De otro lado, la mayoría está grogui. Ya nadie puede estar al día con la cascada de escándalos de corrupción, arbitrariedades y desgobierno. Es imposible diferenciar al corrupto de hoy del de ayer, distinguir entre el escándalo de esta mañana del que vendrá. Se trata de un eterno deja vu casi imposible de seguir y tan simple de entender. Como resultado, 800.000 personas se han ido del Perú durante 2022 y los primeros seis meses del 2023. Dimensionemos: en 2020 habían migrado 86.000 personas. Variedades de deserción.
Y quienes se quedan sobreviven. Una encuesta de setiembre de este año encontró que apenas 7% de peruanos no había modificado su dieta por razones económicas. El Perú es el país de América Latina con más nuevos pobres postpandemia. El crimen se expande. Hace poco le pregunté a mis alumnos qué había sucedido en el Gobierno el día anterior (cambio de seis ministros) y nadie tenía idea. Han desertado. No es racional seguir interesándose por lo público en el Perú.

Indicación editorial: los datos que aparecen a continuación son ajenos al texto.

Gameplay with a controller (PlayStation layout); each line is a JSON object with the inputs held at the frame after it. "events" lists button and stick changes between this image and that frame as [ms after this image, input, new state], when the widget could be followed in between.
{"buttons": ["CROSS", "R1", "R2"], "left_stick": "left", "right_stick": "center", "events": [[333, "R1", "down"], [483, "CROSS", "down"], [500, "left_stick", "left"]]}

Solo que… sí lo es. Cuanto más tardemos en actuar para acabar con el secuestro del país, más habrá que pelear y reconstruir. De hecho, la ausencia de movilización ciudadana estos días es una pena porque apenas un poco de gente en las calles tiraría abajo este proyecto depredador,, compuesto de gente tan elemental como impopular. Pero no ocurre. El ciudadano desprecia a Boluarte, pero no alcanza para movilizarse. Todo indica que la ciudadanía, como en la canción de Mon Laferte, “aún podía soportar tu tanta falta de querer”.